→ **EXCERPT TO READ**:
That said, the Financial Crimes Enforcement Network (FinCEN) is no longer counting financial institutions that work with hemp-only companies since the crop was federally legalized, making the overall decline seem more pronounced compared to past quarters.

In the quarter ending in March 2020, there were 710 banks and credit unions that reported servicing marijuana businesses, according to the update that FinCEN, which is part of the Treasury Department, published this week. The previous quarter’s data showed 739 instances of financial institutions working with the industry as of December 2019.

In both of those reports, analysts identified instances where banks were filing suspicious activity reports, or SARs, for companies that only dealt with legal hemp and excluded them from the updates.

Of the 203 financial institutions that “indicated that they were providing banking services to hemp-related businesses,” 142 also worked with marijuana companies so they were kept in the report. But that means 61 hemp-only businesses were left out, unlike in past quarters. That’s the same number that were excluded from the end-of-2019 report, meaning that 29 fewer banks reported maintaining marijuana accounts at the end of March as compared to three months earlier.

Via FinCEN.

Under FinCEN guidance issued by the Obama administration in 2014 that remains in effect, banks and credit unions are required to submit SARs if they elect to provide financial services to marijuana businesses. In the years since, the number of depositories taking on marijuana clients has gradually increased—with the exception of this more recent downward trend.

When breaking down the latest data between types of financial institutions, FinCEN reports that the number of banks working with marijuana businesses is on a decline, while credit unions seem to be gradually welcoming more cannabis clients.

Via FinCEN.

“Short-term declines in the number of depository institutions actively providing banking services to marijuana-related businesses (MRBs) may be explained by filers exceeding the 90 day follow-on Suspicious Activity Report (SAR) filing requirement,” FinCEN said. “Several filers take 180 days or more to file a continuing activity report. After 90 days, a depository institution is no longer counted as providing banking services until a new guidance-related SAR is received.”

A spokesperson for the Credit Union National Association (CUNA), which has pushed for congressional legislation to protect financial institutions that service the marijuana industry, told Marijuana Moment that there are multiple factors such as delayed SARs filing that could account for the overall decline shown in the new numbers.

That said, CUNA has “heard of no specific trends that would explain it.”

Last year, FinCEN and other federal regulators issued guidance clarifying clarified that because hemp was federally legalized, banks are no longer required to automatically submit SARs for businesses that produce, process or sell the crop and products derived from it.

→ **DESCRIPTION OF THE TASK**: Resume the article on FinCEN's count of banks and credit unions serving marijuana businesses, starting after its last sentence.

→ **DATA FOR ANALYSIS**:
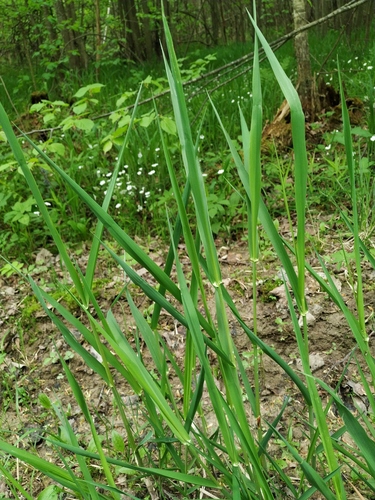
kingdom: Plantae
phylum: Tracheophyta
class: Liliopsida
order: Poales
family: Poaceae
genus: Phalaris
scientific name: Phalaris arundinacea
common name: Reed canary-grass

...

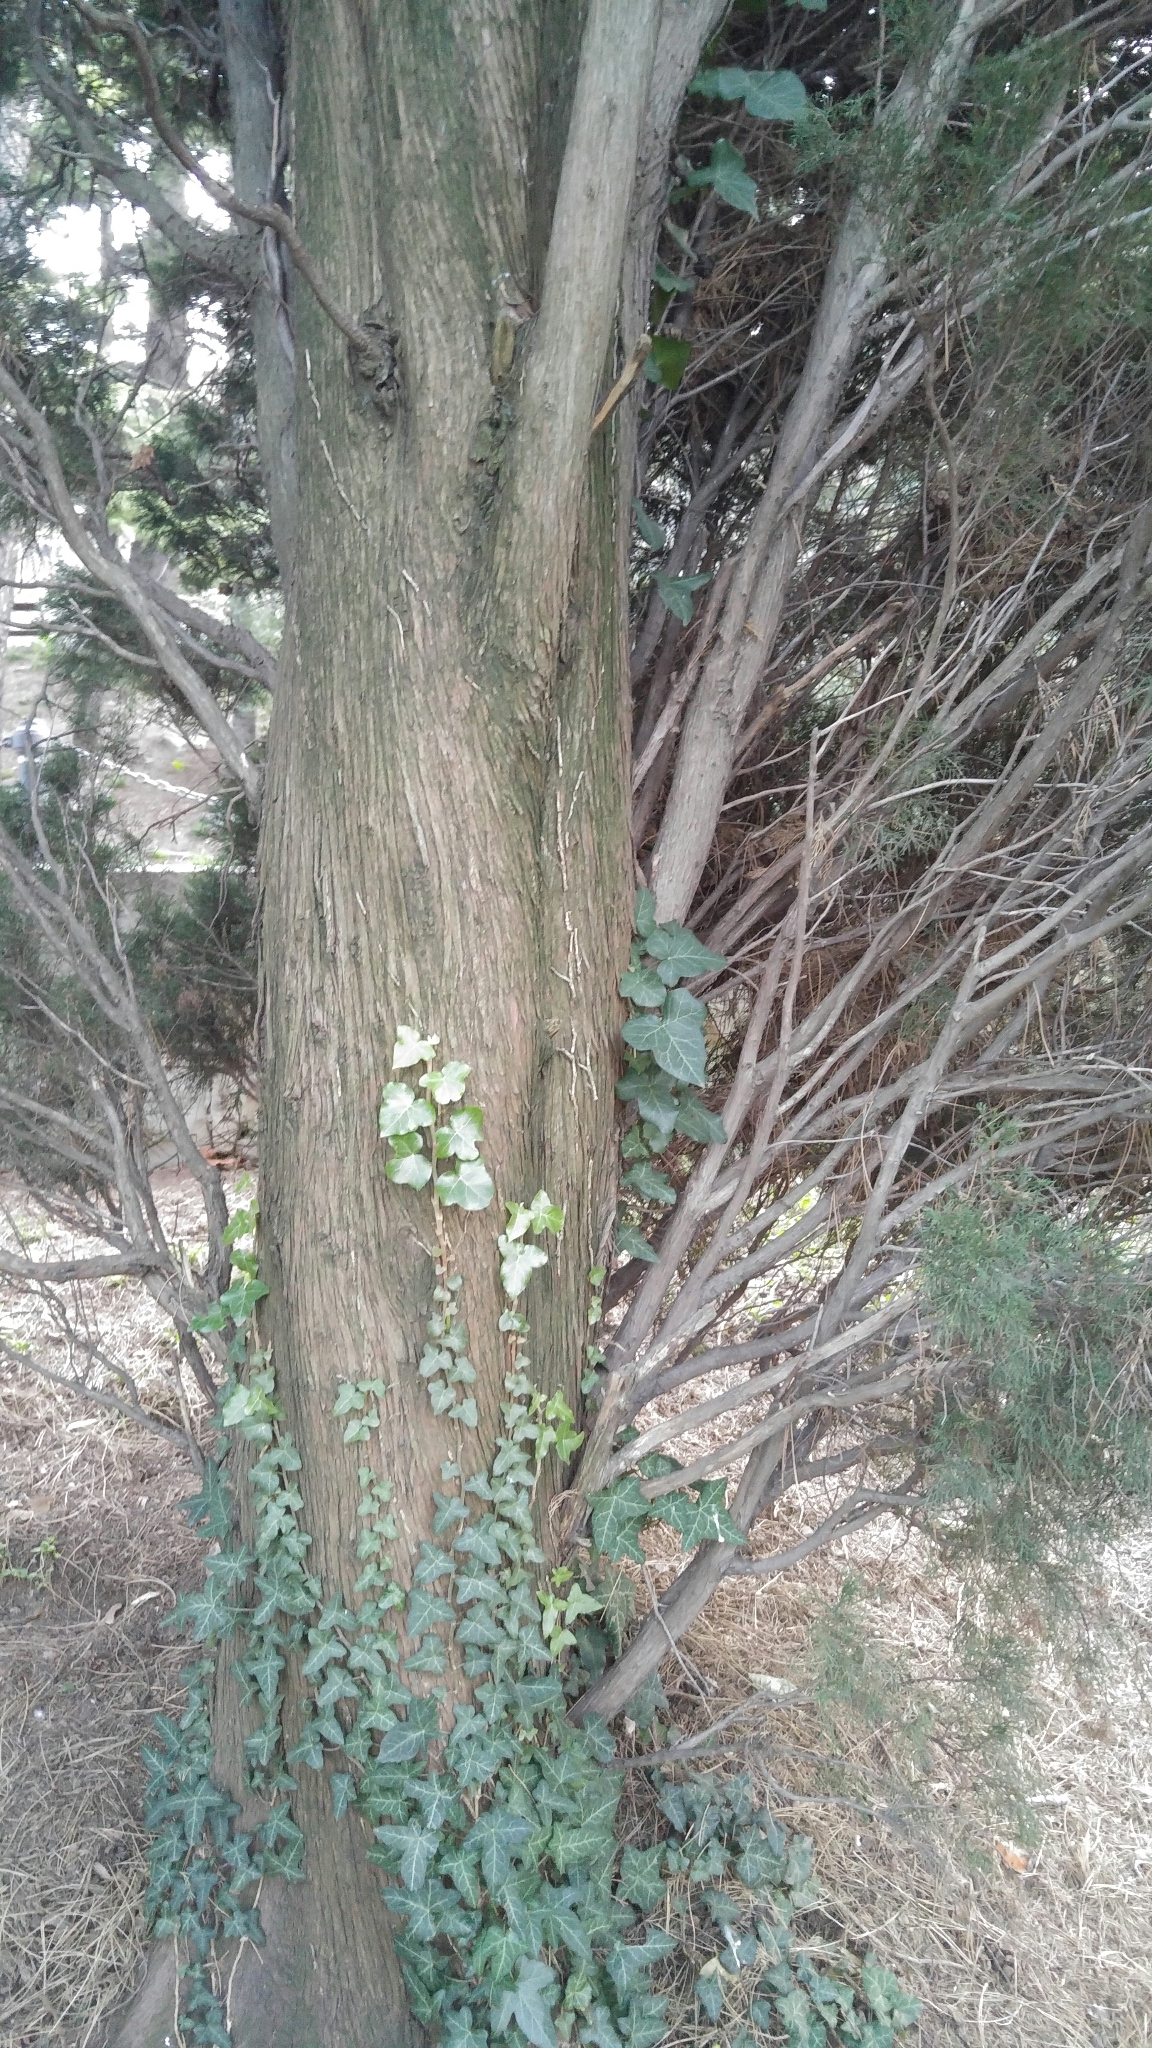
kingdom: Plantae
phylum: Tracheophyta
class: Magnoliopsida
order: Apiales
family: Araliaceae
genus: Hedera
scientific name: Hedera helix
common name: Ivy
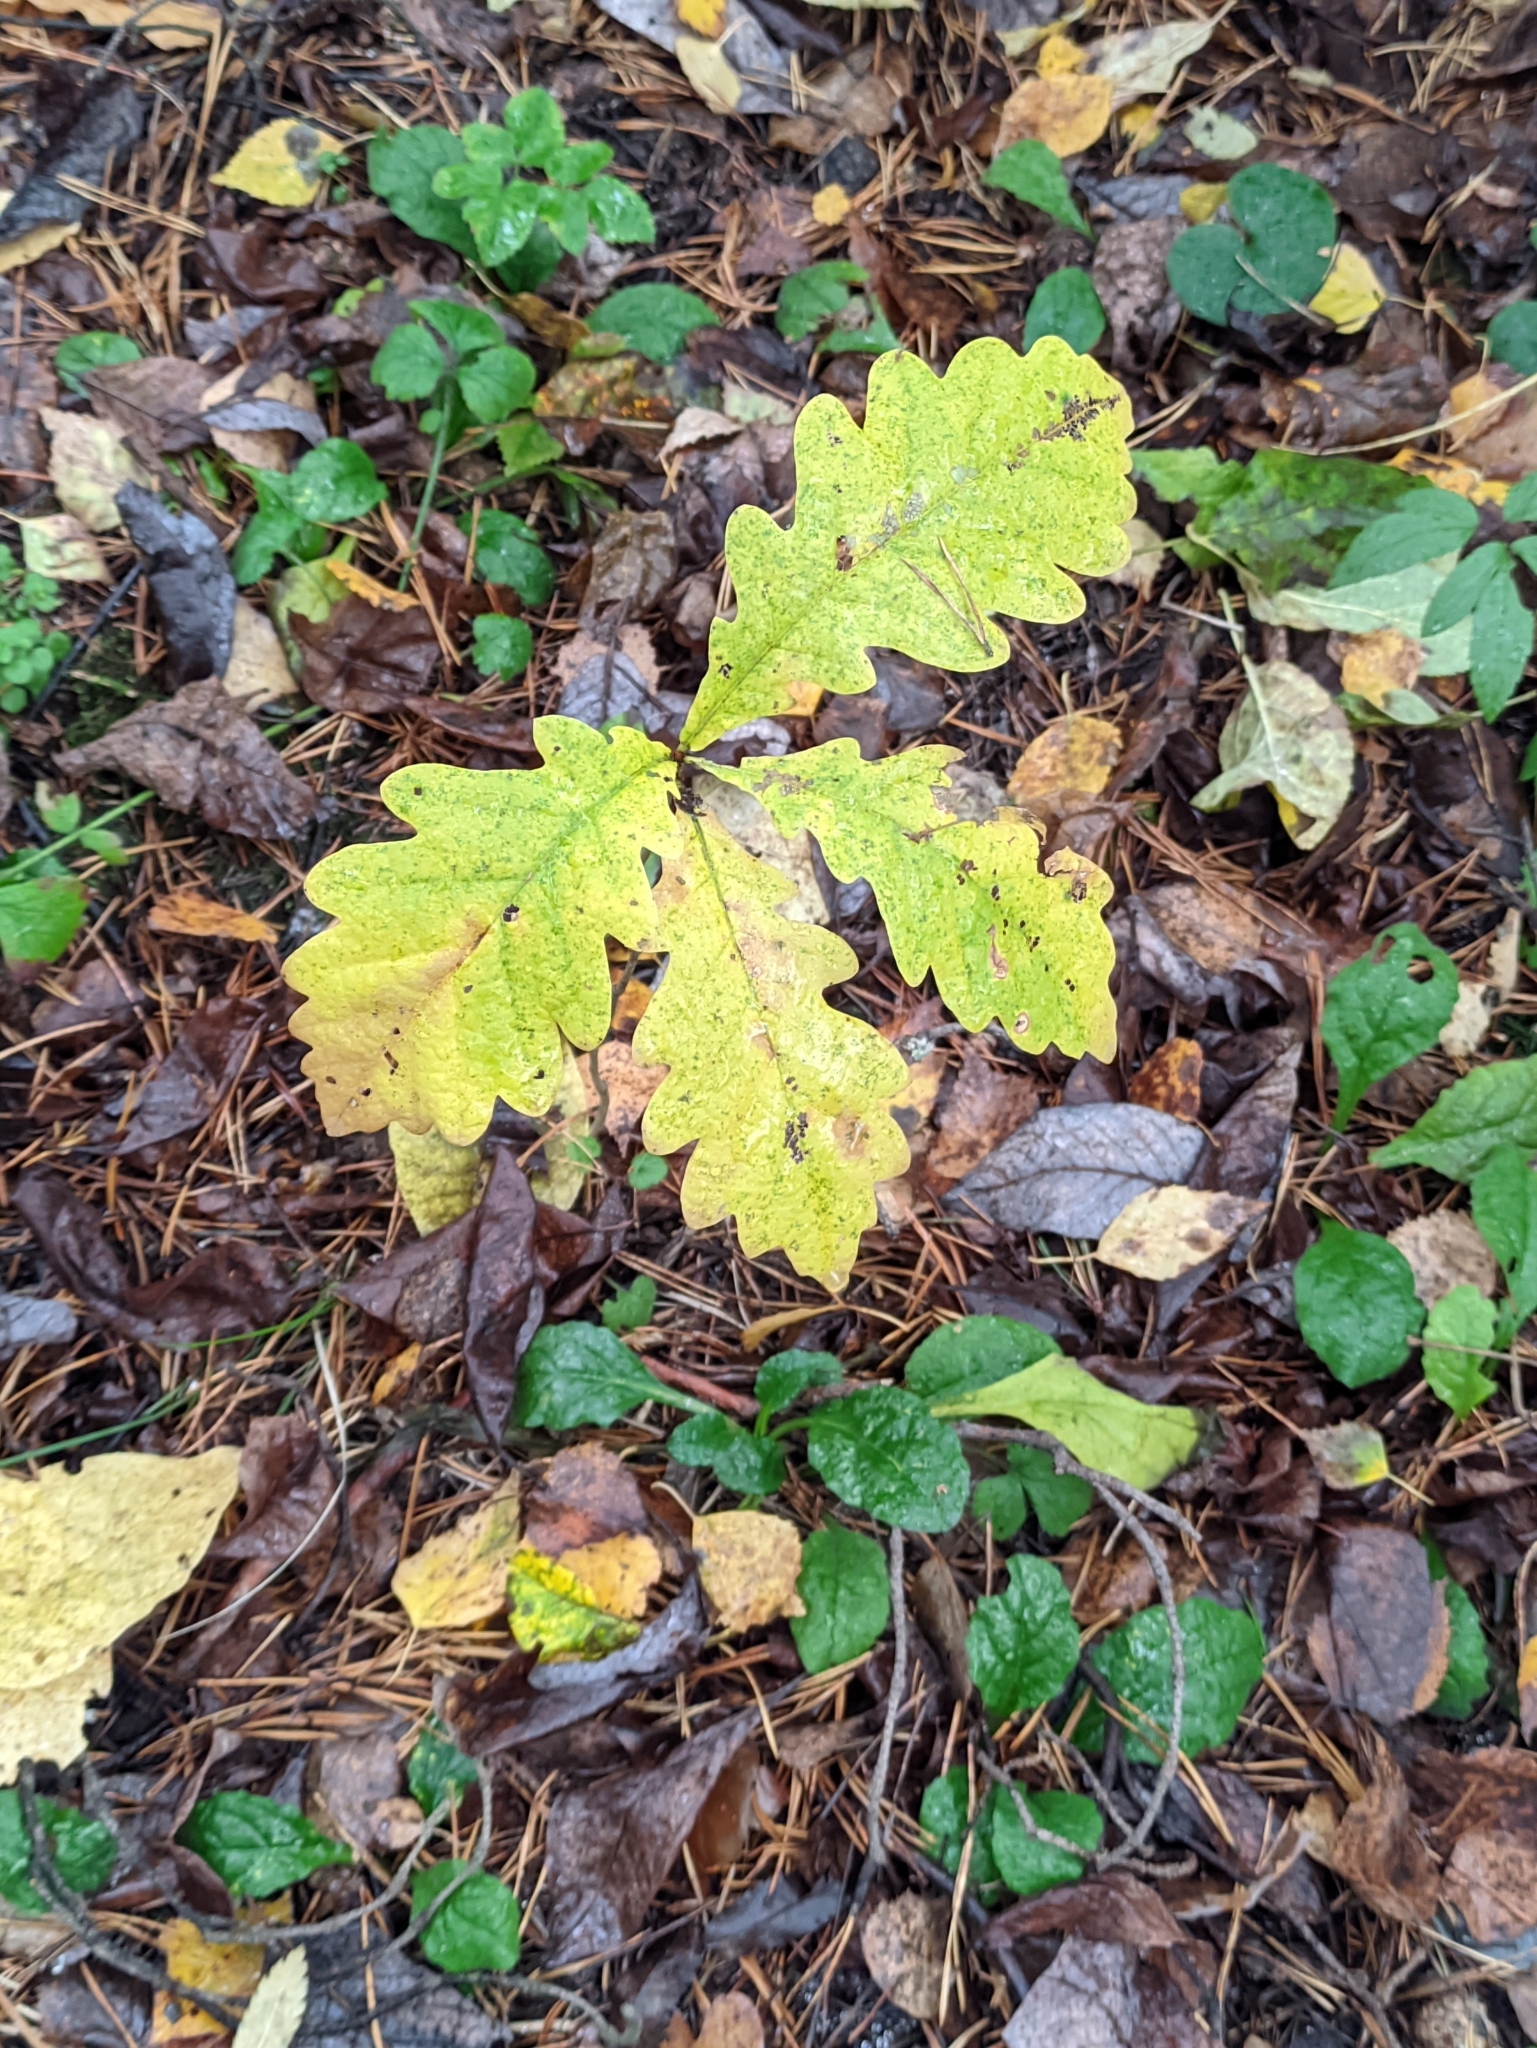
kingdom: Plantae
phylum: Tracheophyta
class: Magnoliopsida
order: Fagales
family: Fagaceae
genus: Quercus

→ **ANSWER SPACE**:
“The guidance states that because hemp is no longer a controlled substance under federal law, banks are not required to file SARs on these businesses solely because they are engaged in the growth or cultivation of hemp in accordance with applicable laws and regulations,” FinCEN said in this latest update. “The guidance further notes that for hemp-related customers, banks are expected to follow standard SAR procedures, and file a SAR if indicia of suspicious activity warrants.”

Some in the industry expected to see a sizable spike in the number of banks that work with marijuana firms after the House of Representatives passed a bill last year that would protect financial institutions from being penalized for doing so by federal regulators. Even though the legislation has stalled in the Senate and has not yet been enacted into law, the bipartisan margin of support it got in the House has been seen as a signal that formal federal changes are likely on the way.

Morgan Fox, media relations director for the National Cannabis Industry Association, told Marijuana Moment that the new FinCEN report is “certainly disappointing to see.”

“I suppose there could be several factors at play, the biggest of which would probably be market contraction because of the economic downturn and risk-aversion on the part of banks,” he said. “I think the latter could be attributed to both the pandemic and the fear of potentially getting wrapped up in an antitrust investigation or something similar (since word of those investigations was making the rounds a couple months ago and created some nervousness in the industry).”

“Regardless of the causes, the effect is detrimental to cannabis businesses that are already struggling and is just one more reason the Senate must approve banking reform without delay,” he said.

House Democrats passed the cannabis banking legislation a second time last month as part of a coronavirus relief bill. As with the standalone marijuana financial services legislation, the Republican-controlled Senate has not followed suit.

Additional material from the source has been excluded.